Di sini, kemajuan sebagian besar terbatas pada kata-kata dan memorandum. Dari 2018 hingga 2019, perdagangan antara Rusia dan Libya – awalnya kecil – turun dari $200 juta menjadi sekitar $150 juta. Perusahaan-perusahaan Rusia, yang tampaknya terhalang oleh situasi militer dan politik yang tidak pasti di Libya, tidak terburu-buru untuk kembali ke negara itu, bahkan ketika perusahaan-perusahaan besar Barat, termasuk dua puluh tiga perusahaan minyak dan gas asing yang memiliki aset di Libya, sebagian besar tidak terhalang oleh perang.
Rosneft dan National Oil Corporation (NOC) Libya menandatangani perjanjian kerja sama eksplorasi dan produksi minyak pada 2017. Sejak saat itu, tidak ada kabar lagi tentang pekerjaan Rosneft di Libya. Sementara itu, NOC telah menyatakan keprihatinan atas kehadiran tentara bayaran Rusia di lokasi ladang minyak terbesar di negara itu, El Sharara.
Jika Turki telah mengakar di Libya melalui kesepakatan dengan Tripoli, kehadiran Rusia tampaknya sama dengan Wagner, pakaian tentara bayaran yang ditolak oleh Kremlin.
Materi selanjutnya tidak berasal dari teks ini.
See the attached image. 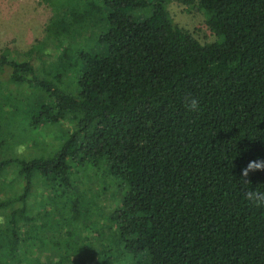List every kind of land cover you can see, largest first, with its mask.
Here are the masks:
<instances>
[{"label":"trees","instance_id":"obj_1","mask_svg":"<svg viewBox=\"0 0 264 264\" xmlns=\"http://www.w3.org/2000/svg\"><path fill=\"white\" fill-rule=\"evenodd\" d=\"M39 1L0 51V264H264V0Z\"/></svg>","mask_w":264,"mask_h":264},{"label":"rangeland","instance_id":"obj_2","mask_svg":"<svg viewBox=\"0 0 264 264\" xmlns=\"http://www.w3.org/2000/svg\"><path fill=\"white\" fill-rule=\"evenodd\" d=\"M170 13L181 28L193 32L201 41H212L213 37L209 29L205 26V17L193 7L181 6L177 3L170 5ZM51 18V11L39 0H0V51L9 47L13 52L24 54L38 41L45 38V27ZM87 50L92 52H101V47L96 43L86 44ZM44 52H51V49H45ZM71 126L65 125V128ZM50 140L55 128L46 130ZM111 193L106 194L99 203L111 206ZM114 201V200H113Z\"/></svg>","mask_w":264,"mask_h":264},{"label":"clouds","instance_id":"obj_3","mask_svg":"<svg viewBox=\"0 0 264 264\" xmlns=\"http://www.w3.org/2000/svg\"><path fill=\"white\" fill-rule=\"evenodd\" d=\"M186 106L191 111L199 110V101L192 98L187 97L185 100ZM252 171H264V158L250 161L242 170H241V178L244 183H250L248 181L249 173ZM247 200L255 207H264V192L257 190H249L246 192Z\"/></svg>","mask_w":264,"mask_h":264}]
</instances>
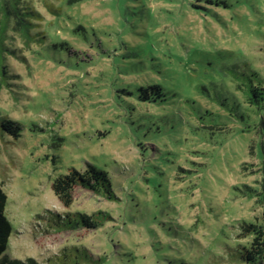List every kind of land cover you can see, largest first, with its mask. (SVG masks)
<instances>
[{"label":"rangeland","instance_id":"1","mask_svg":"<svg viewBox=\"0 0 264 264\" xmlns=\"http://www.w3.org/2000/svg\"><path fill=\"white\" fill-rule=\"evenodd\" d=\"M12 3L0 0V116L23 129L0 132L5 254L52 264L78 245L104 264H241V226L264 225V108L244 93L251 72L264 80V0H20L33 43ZM154 83L163 100L137 98ZM88 163L114 199L77 186L66 206L53 178ZM67 211L107 220L47 222Z\"/></svg>","mask_w":264,"mask_h":264},{"label":"trees","instance_id":"2","mask_svg":"<svg viewBox=\"0 0 264 264\" xmlns=\"http://www.w3.org/2000/svg\"><path fill=\"white\" fill-rule=\"evenodd\" d=\"M18 1L13 0L12 12L14 13L17 28L22 34L26 33L29 40L37 42L31 36L29 23L30 19L25 17L18 6ZM79 30V29H78ZM58 48V43L54 46ZM53 48V49H55ZM59 49V48H58ZM65 47L60 48L62 54L65 53ZM55 59V58H54ZM0 86L4 82L6 85V76L9 75L7 68L1 65ZM8 85V84H7ZM131 93V92H130ZM244 93L246 100L251 105L264 108V80L256 71L250 73L246 79ZM164 87L159 83L150 85H142L138 89L137 98L148 102H155L164 99ZM23 126L15 119L7 116H0V132L12 135L15 139L20 137ZM111 176L108 171L101 169L94 163H88L83 169L70 167L68 172L60 174L53 178L52 189L58 199L66 206H71L73 203L74 189L79 186L88 191L98 193L108 199H114V188L112 185ZM264 205V195L261 198ZM8 204V195L4 191L3 183L0 181V264H37L30 258L28 262L19 258H11L5 254L7 248L10 247V236L14 231V227L9 216L6 213V205ZM264 218V212L261 213ZM107 220V215L103 212H96L91 215L84 214L80 211H67L63 214L51 212L47 217V222L52 224L56 229H75L80 226L84 228H94L102 226ZM242 237L252 236V241L248 245H239L235 250V258L241 264H264V225L256 223H247L241 226ZM107 256H97L88 251L83 246H66L60 250L58 254L51 258L52 264H104Z\"/></svg>","mask_w":264,"mask_h":264}]
</instances>
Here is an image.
Seperti yang dikatakan Putin tentang Wagner selama konferensi pers bulan Januari dengan Kanselir Jerman Angela Merkel, “Jika ada warga Rusia di sana (di Libya), mereka tidak mewakili kepentingan, atau menerima dana dari, negara Rusia.” Tetapi Rusia tidak memiliki gagasan yang jelas tentang kepentingannya di Libya dan untuk apa negara itu baik, selain demonstrasi pengaruh yang diperoleh Moskow dengan melakukan intervensi militer di Suriah.
Di satu sisi, pendekatan Moskow terhadap perang di Libya – sikap resmi netralitas dan kesediaannya untuk bekerja sama dengan semua pihak dalam konflik – tampaknya berhasil. Rusia mungkin berada di pinggiran gencatan senjata terbaru, tetapi Eropa mengakui perannya, seperti yang dilakukan Menteri Luar Negeri Jerman Heiko Maas dalam perjalanan baru-baru ini ke Tripoli. Bagaimanapun, prinsip-prinsip Konferensi Berlin – dasar dari proses perdamaian Libya – disusun dengan partisipasi aktif Rusia.
Tapi apa lagi yang bisa dicapai Rusia di Libya, terutama mengingat tekad Amerika Serikat untuk mencegah Rusia memperluas pengaruh politik dan militernya di sana? Memang, keterlibatan Moskow dalam perang mungkin menjadi hal yang memperbaharui perhatian Washington terhadap Libya. Seperti yang dinyatakan Jeffrey L. Harrigian, komandan Angkatan Udara AS di Eropa dan Angkatan Udara Afrika, awal tahun ini: “Jika Rusia telah merebut pangkalan di pantai Libya, langkah logis berikutnya adalah bagi mereka untuk menggunakan senjata jarak jauh permanen, anti- menyebarkan akses, kemampuan penolakan area. Jika hari itu tiba, itu akan menciptakan masalah keamanan yang sangat nyata di sisi selatan Eropa.”
Komentar seperti itu bagi Rusia seperti bendera merah bagi banteng. Moskow tidak melupakan penyebab penggulingan Gaddafi dan kekacauan yang mengikutinya: intervensi militer NATO tahun 2011 di Libya dan interpretasi liberal dari resolusi Dewan Keamanan PBB yang mengesahkannya.
Pada saat itu, Amerika Serikat dan sekutunya di Eropa memiliki kesempatan untuk berkomitmen pada rekonstruksi pascaperang Libya seperti yang telah mereka lakukan sebelumnya di Irak, betapapun sulit dan kontroversialnya upaya itu. Pada akhirnya, Libya ditinggalkan dan dibiarkan menjadi negara gagal dan tempat di mana berbagai kekuatan, dari suku lokal hingga perusahaan internasional, melindungi kepentingan mereka.
Untuk saat ini, masih belum jelas apa yang dilakukan Rusia dalam pertempuran memperebutkan minyak dan sumber daya lainnya, selain membantu mitra Timur Tengahnya Kairo dan Abu Dhabi mendapatkan apa yang mereka inginkan dengan imbalan keuntungan politik dan ekonomi tertentu. Namun, perang – bersama dengan konflik lain di wilayah tersebut – masih jauh dari selesai.
Artikel ini dulu diterbitkan oleh Moscow Carnegie Center.
Pendapat yang diungkapkan dalam opini tidak serta merta mencerminkan posisi The Moscow Times.